• _Selected extract_:
* * *
As we know, the train incident hardened Gandhi’s will to challenge racist domination.

After the Pietermaritzburg incident, Gandhi attempted to resume his journey by coach; with great difficulty he finally obtained a ticket, but only on the condition that he sit outside, next to the coachman, and not inside the coach where there were only white people. As Gandhi was sitting outside, next to the coachman, the leader of the coach came out from inside the coach and confronted him. Gandhi described the ensuing scene:

Now the leader desired to sit where I was seated, as he wanted to smoke and possibly to have some fresh air. So he took a piece of dirty sack cloth from the driver, spread it out on the footboard and addressing me said, ‘Sami, you sit on this, I want to sit near the driver.’ The insult was more than I could bear. In fear and trembling I said to him, ‘It was you who seated me here, though I should have been accommodated inside. I put up with the insult. Now that you want to sit outside and smoke, you would have me sit at your feet. I will not do so, but I am prepared to sit inside.’

As I was struggling through these sentences, the man came down upon me and began heavily to box my ears. He seized me by the arm and tried to drag me down. I clung to the brass rails of the coachbox and was determined to keep my hold even at the risk of breaking my wristbones. The passengers were witnessing the scene, the man swearing at me, dragging and belabouring me, and I remained still. He was strong and I was weak. Some of the passengers were moved to pity and exclaimed: ‘Man, let him alone. Don’t beat him. He is not to blame. He is right. If he can’t stay there, let him come and sit with us’.
(GANDHI, 2010, p. 109).

Gandhi further describes another incident: when walking on the street, he was ordered to leave the footpath and was pushed and kicked into the street (GANDHI, 2010, p. 125). On another occasion, upon his return to South Africa from India in 1897, he was pelted with ‘stones, brickbats and rotten eggs’ (GANDHI, 2010, p. 186).

So if freedom is to mean anything at all, at the least it must mean that this regime of insults and humiliations is overthrown. Formally the struggle of Gandhi, which began in South Africa in the 1890s, culminated in India with independence in 1947. However while external freedom might have been won, the struggle against regimes of humiliation continues for vast sections of the Indian population.

The importance of narrating in great detail the humiliations faced by Gandhi is to underscore the idea that if freedom is to mean that one is liberated from a regime of humiliations, such a freedom is not yet the reality for a section of Indian people including LBGT persons and the minority Dalit community.3 At the same time, its important to note that the struggle against untouchabilty as well as the struggle for LGBT rights could draw inspiration from one who in his own life questioned the humiliations which still are heaped upon both Dalits and LGBT persons.4

While Gandhi and Mandela are iconic figures whose fame has travelled far beyond their shores, the Brazilian anti-slavery activist, poet, lawyer and journalist Luis Gama is a relatively lesser-known figure outside Brazil. Gama’s life was even more eventful than that of Gandhi and Mandela.

Gama was born on June 21, 1830 to a Brazilian father and African mother. He was sold into slavery by his father at the age of 10 and spent eight years in bondage as a houseboy. During his time as a houseboy, he formed a friendship with Antonio Rodrigues do Prado, a law student who was staying with his owner and who taught him how to read and write.
* * *
• _Excerpted records_:
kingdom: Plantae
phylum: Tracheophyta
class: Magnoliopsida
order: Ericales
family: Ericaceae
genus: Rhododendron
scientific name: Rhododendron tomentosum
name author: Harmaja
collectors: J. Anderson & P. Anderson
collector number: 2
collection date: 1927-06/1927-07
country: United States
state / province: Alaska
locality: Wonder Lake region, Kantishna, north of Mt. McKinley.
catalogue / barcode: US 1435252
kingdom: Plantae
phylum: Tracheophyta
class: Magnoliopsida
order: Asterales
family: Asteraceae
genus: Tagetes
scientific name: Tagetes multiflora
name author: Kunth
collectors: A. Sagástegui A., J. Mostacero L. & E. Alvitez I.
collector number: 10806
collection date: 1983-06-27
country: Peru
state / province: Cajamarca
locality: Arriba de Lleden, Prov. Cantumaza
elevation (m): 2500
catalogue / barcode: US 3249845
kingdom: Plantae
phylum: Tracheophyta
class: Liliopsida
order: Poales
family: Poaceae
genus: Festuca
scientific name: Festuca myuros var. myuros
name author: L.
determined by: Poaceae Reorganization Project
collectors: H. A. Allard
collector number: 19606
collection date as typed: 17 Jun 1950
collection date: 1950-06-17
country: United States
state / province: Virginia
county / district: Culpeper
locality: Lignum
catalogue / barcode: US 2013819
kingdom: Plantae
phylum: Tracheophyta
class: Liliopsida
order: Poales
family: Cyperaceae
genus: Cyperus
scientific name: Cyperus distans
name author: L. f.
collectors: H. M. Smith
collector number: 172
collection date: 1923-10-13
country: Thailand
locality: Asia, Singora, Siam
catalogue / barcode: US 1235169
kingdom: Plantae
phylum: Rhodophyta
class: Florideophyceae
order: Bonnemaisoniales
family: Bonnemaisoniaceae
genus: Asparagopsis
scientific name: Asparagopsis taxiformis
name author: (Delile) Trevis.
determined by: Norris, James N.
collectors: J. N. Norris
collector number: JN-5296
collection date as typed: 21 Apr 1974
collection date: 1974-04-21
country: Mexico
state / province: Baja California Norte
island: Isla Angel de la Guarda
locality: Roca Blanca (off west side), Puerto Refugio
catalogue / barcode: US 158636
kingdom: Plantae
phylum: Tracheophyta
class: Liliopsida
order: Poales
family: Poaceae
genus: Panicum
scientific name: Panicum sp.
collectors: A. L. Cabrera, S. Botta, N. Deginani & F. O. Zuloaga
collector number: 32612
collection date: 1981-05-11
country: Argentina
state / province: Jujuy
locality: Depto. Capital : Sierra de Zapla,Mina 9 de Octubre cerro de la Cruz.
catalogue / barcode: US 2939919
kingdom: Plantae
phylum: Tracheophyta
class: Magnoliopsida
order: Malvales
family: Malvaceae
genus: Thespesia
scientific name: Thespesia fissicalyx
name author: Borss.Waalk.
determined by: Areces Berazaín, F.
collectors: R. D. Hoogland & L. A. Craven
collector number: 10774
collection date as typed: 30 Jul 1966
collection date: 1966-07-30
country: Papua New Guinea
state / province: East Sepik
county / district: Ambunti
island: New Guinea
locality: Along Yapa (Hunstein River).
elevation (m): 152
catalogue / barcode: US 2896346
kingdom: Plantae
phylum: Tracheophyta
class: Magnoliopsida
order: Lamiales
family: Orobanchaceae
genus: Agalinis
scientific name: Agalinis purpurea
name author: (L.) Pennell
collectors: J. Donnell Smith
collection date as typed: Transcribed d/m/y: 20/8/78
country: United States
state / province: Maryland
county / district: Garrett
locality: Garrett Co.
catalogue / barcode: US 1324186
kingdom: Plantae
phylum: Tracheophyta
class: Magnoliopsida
* * *
• _Required work_:
In the text about Gandhi's humiliations in South Africa, what did the leader of the coach spread out on the footboard for Gandhi to sit on?

• _Result_:
A piece of dirty sack cloth taken from the driver.